**TASK BRIEF:** A word-for-word copy of the listing is what's needed; leave out every image.

**ENTRIES SHOWN:**
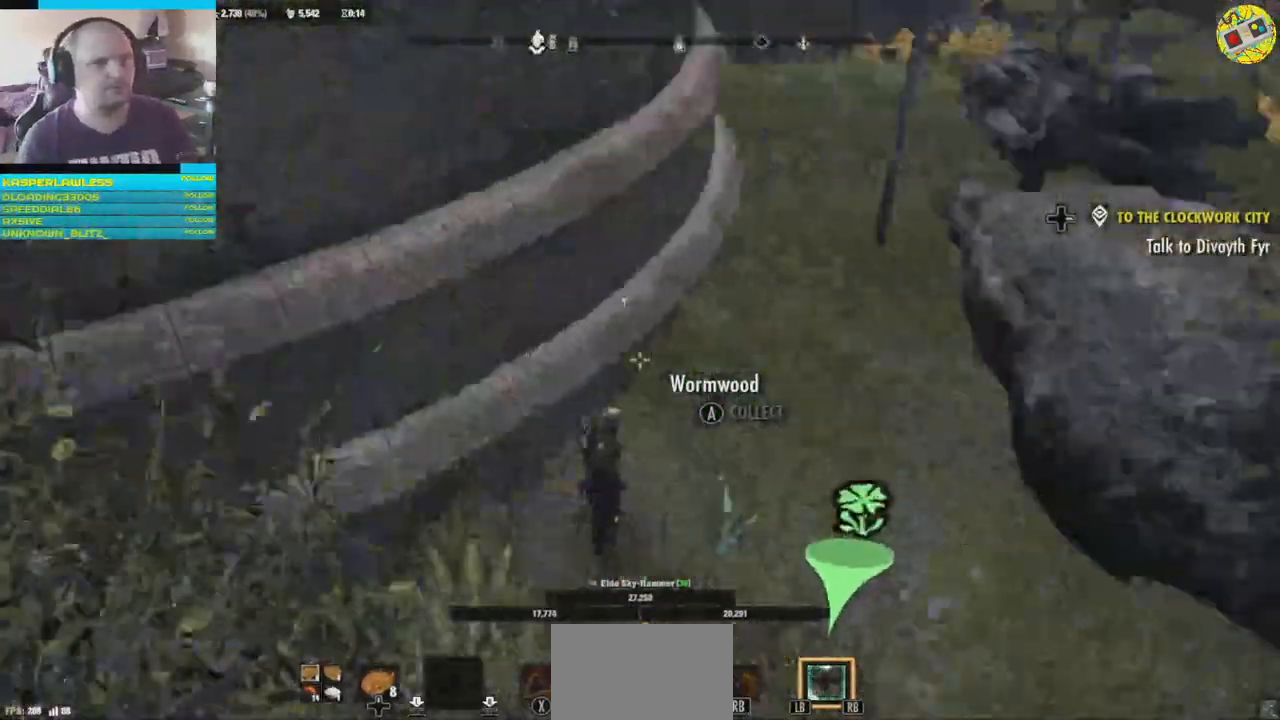
{"buttons": [], "left_stick": "center", "right_stick": "left", "events": []}
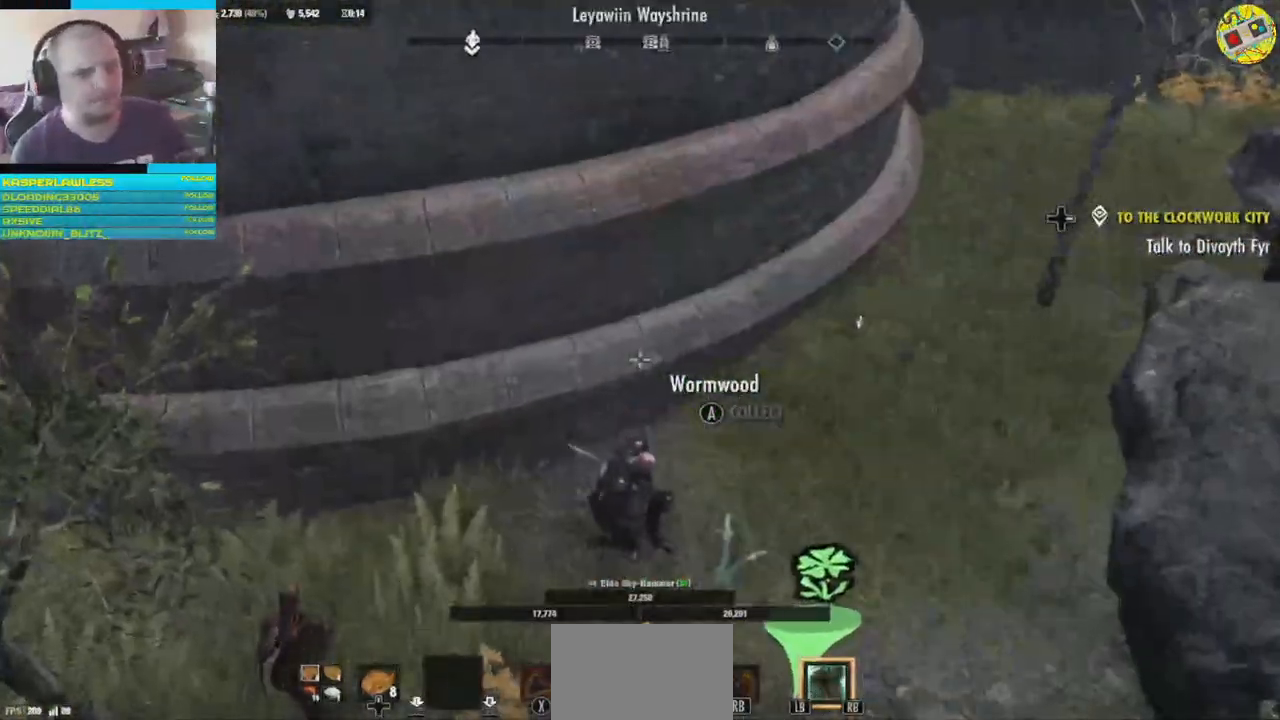
{"buttons": [], "left_stick": "center", "right_stick": "left", "events": []}
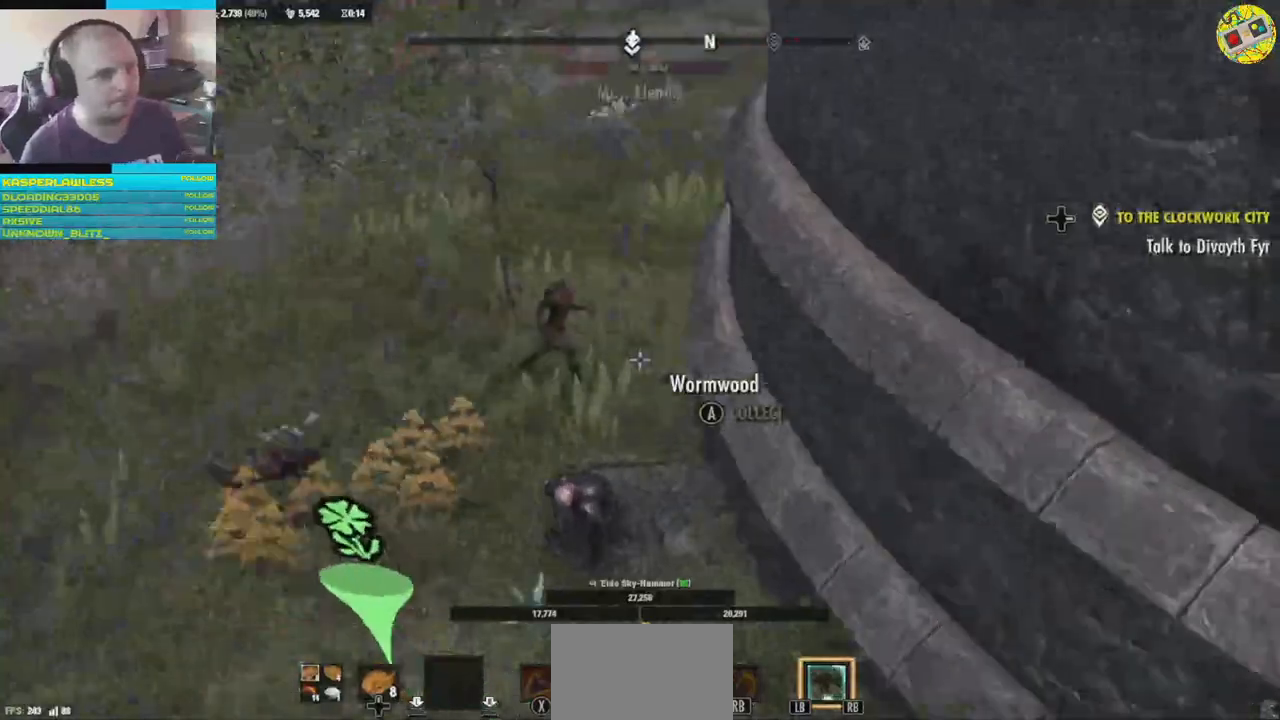
{"buttons": [], "left_stick": "center", "right_stick": "up-left", "events": [[133, "right_stick", "up-left"]]}
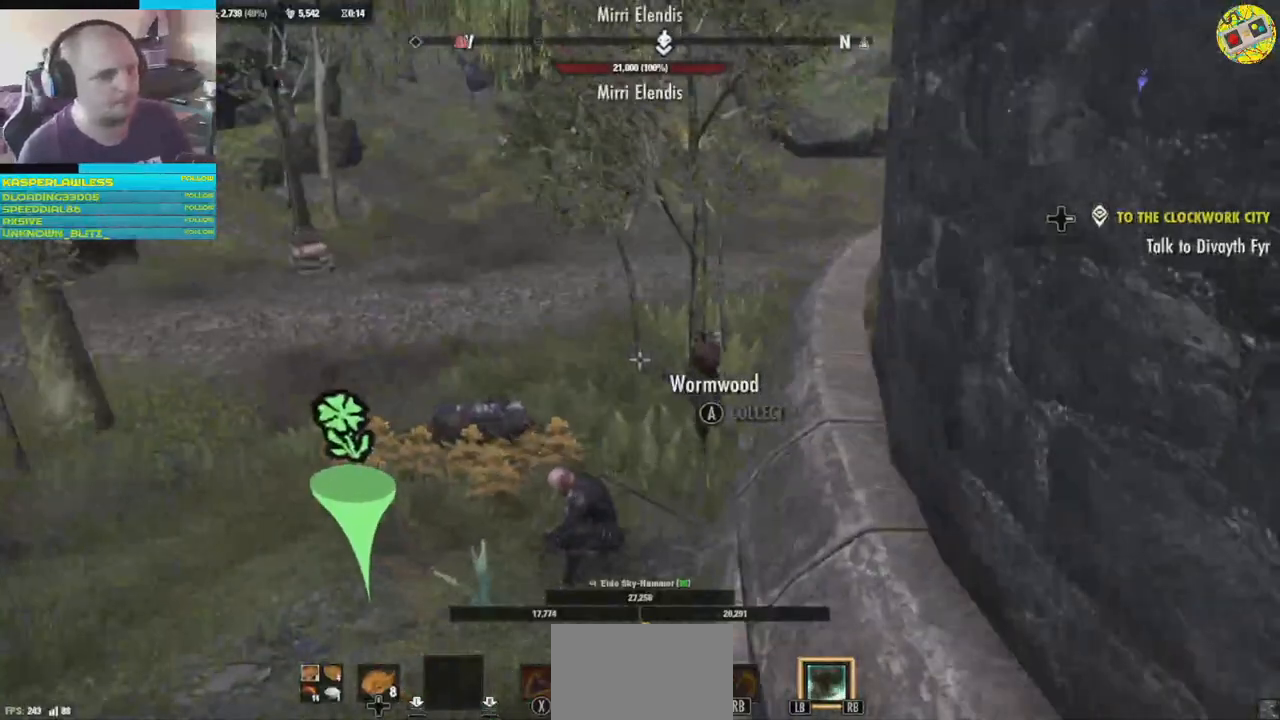
{"buttons": [], "left_stick": "center", "right_stick": "right", "events": [[17, "right_stick", "center"], [251, "right_stick", "right"]]}
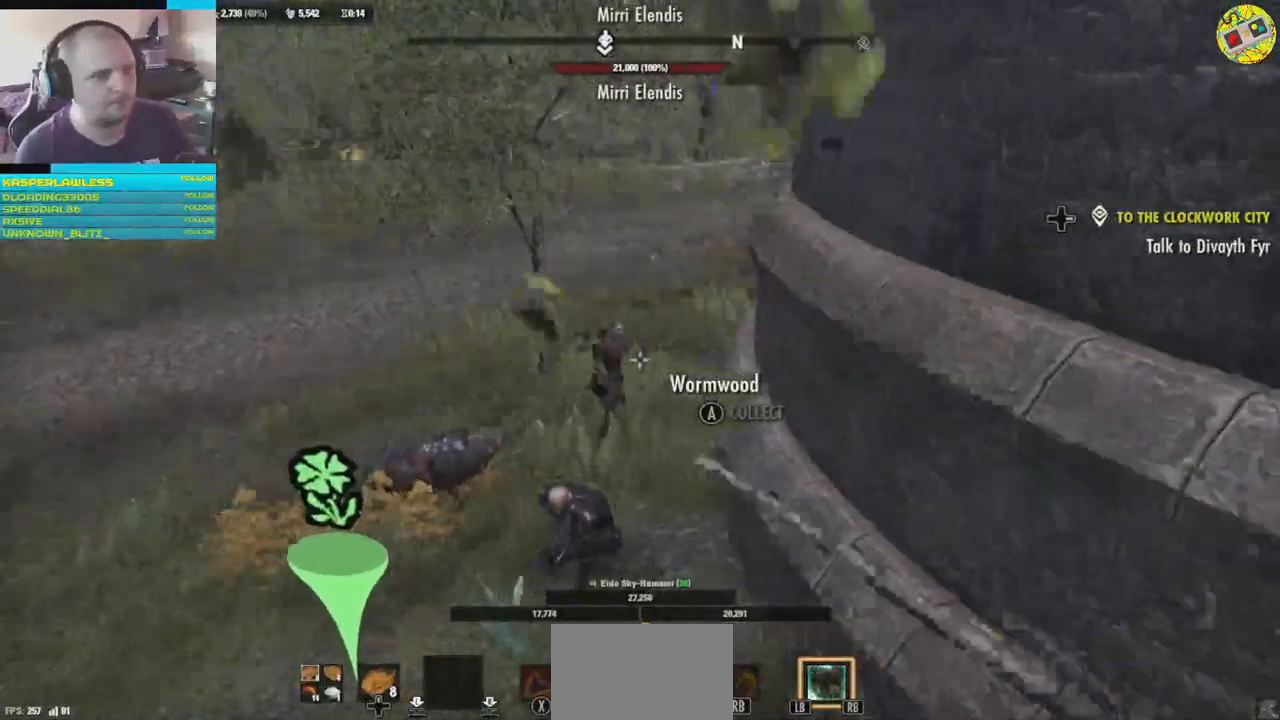
{"buttons": [], "left_stick": "center", "right_stick": "center"}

**SOLUTION BELOW:**
{"buttons": [], "left_stick": "center", "right_stick": "left", "events": []}
{"buttons": [], "left_stick": "center", "right_stick": "left", "events": []}
{"buttons": [], "left_stick": "center", "right_stick": "up-left", "events": [[133, "right_stick", "up-left"]]}
{"buttons": [], "left_stick": "center", "right_stick": "right", "events": [[17, "right_stick", "center"], [251, "right_stick", "right"]]}
{"buttons": [], "left_stick": "center", "right_stick": "center"}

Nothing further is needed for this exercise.